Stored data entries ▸
____________

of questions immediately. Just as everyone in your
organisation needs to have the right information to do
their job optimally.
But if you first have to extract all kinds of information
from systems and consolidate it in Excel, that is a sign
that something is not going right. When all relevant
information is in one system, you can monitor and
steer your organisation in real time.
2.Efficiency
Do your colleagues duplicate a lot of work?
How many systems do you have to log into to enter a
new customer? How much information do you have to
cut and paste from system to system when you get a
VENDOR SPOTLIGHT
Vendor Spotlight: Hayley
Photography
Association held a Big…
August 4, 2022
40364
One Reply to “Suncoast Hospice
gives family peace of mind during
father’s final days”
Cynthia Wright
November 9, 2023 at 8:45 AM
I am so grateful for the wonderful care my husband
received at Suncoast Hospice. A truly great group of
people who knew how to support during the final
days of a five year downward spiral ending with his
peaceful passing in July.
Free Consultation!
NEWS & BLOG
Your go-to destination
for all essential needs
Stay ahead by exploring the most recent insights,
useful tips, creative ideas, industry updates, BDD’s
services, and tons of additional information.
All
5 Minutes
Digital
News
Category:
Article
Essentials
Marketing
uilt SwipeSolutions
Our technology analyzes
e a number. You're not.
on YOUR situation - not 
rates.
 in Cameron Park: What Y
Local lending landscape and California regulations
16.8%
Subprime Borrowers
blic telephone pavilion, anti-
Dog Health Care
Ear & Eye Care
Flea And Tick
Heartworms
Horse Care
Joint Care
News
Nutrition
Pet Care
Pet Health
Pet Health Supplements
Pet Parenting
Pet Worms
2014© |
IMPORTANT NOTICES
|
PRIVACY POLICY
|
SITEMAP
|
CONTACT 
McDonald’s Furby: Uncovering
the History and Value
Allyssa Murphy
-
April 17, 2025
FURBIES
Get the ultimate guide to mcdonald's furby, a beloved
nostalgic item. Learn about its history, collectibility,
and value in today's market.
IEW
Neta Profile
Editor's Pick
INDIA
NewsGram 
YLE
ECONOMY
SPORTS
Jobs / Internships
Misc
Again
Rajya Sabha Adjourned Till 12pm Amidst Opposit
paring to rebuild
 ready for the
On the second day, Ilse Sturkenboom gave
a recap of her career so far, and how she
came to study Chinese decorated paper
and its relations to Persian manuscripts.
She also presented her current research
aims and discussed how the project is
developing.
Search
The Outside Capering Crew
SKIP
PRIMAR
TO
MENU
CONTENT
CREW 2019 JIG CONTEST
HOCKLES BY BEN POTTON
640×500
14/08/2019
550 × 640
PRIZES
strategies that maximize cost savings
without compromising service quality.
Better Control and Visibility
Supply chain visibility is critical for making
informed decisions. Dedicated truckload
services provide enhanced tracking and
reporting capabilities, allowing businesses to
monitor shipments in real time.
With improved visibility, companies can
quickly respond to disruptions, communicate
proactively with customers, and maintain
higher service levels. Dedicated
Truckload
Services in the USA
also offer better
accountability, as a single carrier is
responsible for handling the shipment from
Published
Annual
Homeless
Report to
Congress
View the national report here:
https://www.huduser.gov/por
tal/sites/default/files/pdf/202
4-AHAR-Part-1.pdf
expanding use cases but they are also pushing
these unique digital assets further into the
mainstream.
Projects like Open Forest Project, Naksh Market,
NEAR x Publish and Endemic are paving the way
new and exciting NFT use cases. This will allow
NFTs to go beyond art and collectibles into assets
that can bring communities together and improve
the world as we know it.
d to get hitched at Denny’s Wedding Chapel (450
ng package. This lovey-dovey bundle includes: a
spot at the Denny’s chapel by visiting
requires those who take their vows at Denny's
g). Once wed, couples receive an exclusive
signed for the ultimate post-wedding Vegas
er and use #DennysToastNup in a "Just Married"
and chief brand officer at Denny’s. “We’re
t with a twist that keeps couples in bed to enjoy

____________

Problem to solve ▸
Rename "Suncoast Hospice" to "Gulf Coast Hospice" everywhere in the records and write all of them out again, changing nothing else.

Task output ▸
of questions immediately. Just as everyone in your
organisation needs to have the right information to do
their job optimally.
But if you first have to extract all kinds of information
from systems and consolidate it in Excel, that is a sign
that something is not going right. When all relevant
information is in one system, you can monitor and
steer your organisation in real time.
2.Efficiency
Do your colleagues duplicate a lot of work?
How many systems do you have to log into to enter a
new customer? How much information do you have to
cut and paste from system to system when you get a
VENDOR SPOTLIGHT
Vendor Spotlight: Hayley
Photography
Association held a Big…
August 4, 2022
40364
One Reply to “Gulf Coast Hospice
gives family peace of mind during
father’s final days”
Cynthia Wright
November 9, 2023 at 8:45 AM
I am so grateful for the wonderful care my husband
received at Gulf Coast Hospice. A truly great group of
people who knew how to support during the final
days of a five year downward spiral ending with his
peaceful passing in July.
Free Consultation!
NEWS & BLOG
Your go-to destination
for all essential needs
Stay ahead by exploring the most recent insights,
useful tips, creative ideas, industry updates, BDD’s
services, and tons of additional information.
All
5 Minutes
Digital
News
Category:
Article
Essentials
Marketing
uilt SwipeSolutions
Our technology analyzes
e a number. You're not.
on YOUR situation - not 
rates.
 in Cameron Park: What Y
Local lending landscape and California regulations
16.8%
Subprime Borrowers
blic telephone pavilion, anti-
Dog Health Care
Ear & Eye Care
Flea And Tick
Heartworms
Horse Care
Joint Care
News
Nutrition
Pet Care
Pet Health
Pet Health Supplements
Pet Parenting
Pet Worms
2014© |
IMPORTANT NOTICES
|
PRIVACY POLICY
|
SITEMAP
|
CONTACT 
McDonald’s Furby: Uncovering
the History and Value
Allyssa Murphy
-
April 17, 2025
FURBIES
Get the ultimate guide to mcdonald's furby, a beloved
nostalgic item. Learn about its history, collectibility,
and value in today's market.
IEW
Neta Profile
Editor's Pick
INDIA
NewsGram 
YLE
ECONOMY
SPORTS
Jobs / Internships
Misc
Again
Rajya Sabha Adjourned Till 12pm Amidst Opposit
paring to rebuild
 ready for the
On the second day, Ilse Sturkenboom gave
a recap of her career so far, and how she
came to study Chinese decorated paper
and its relations to Persian manuscripts.
She also presented her current research
aims and discussed how the project is
developing.
Search
The Outside Capering Crew
SKIP
PRIMAR
TO
MENU
CONTENT
CREW 2019 JIG CONTEST
HOCKLES BY BEN POTTON
640×500
14/08/2019
550 × 640
PRIZES
strategies that maximize cost savings
without compromising service quality.
Better Control and Visibility
Supply chain visibility is critical for making
informed decisions. Dedicated truckload
services provide enhanced tracking and
reporting capabilities, allowing businesses to
monitor shipments in real time.
With improved visibility, companies can
quickly respond to disruptions, communicate
proactively with customers, and maintain
higher service levels. Dedicated
Truckload
Services in the USA
also offer better
accountability, as a single carrier is
responsible for handling the shipment from
Published
Annual
Homeless
Report to
Congress
View the national report here:
https://www.huduser.gov/por
tal/sites/default/files/pdf/202
4-AHAR-Part-1.pdf
expanding use cases but they are also pushing
these unique digital assets further into the
mainstream.
Projects like Open Forest Project, Naksh Market,
NEAR x Publish and Endemic are paving the way
new and exciting NFT use cases. This will allow
NFTs to go beyond art and collectibles into assets
that can bring communities together and improve
the world as we know it.
d to get hitched at Denny’s Wedding Chapel (450
ng package. This lovey-dovey bundle includes: a
spot at the Denny’s chapel by visiting
requires those who take their vows at Denny's
g). Once wed, couples receive an exclusive
signed for the ultimate post-wedding Vegas
er and use #DennysToastNup in a "Just Married"
and chief brand officer at Denny’s. “We’re
t with a twist that keeps couples in bed to enjoy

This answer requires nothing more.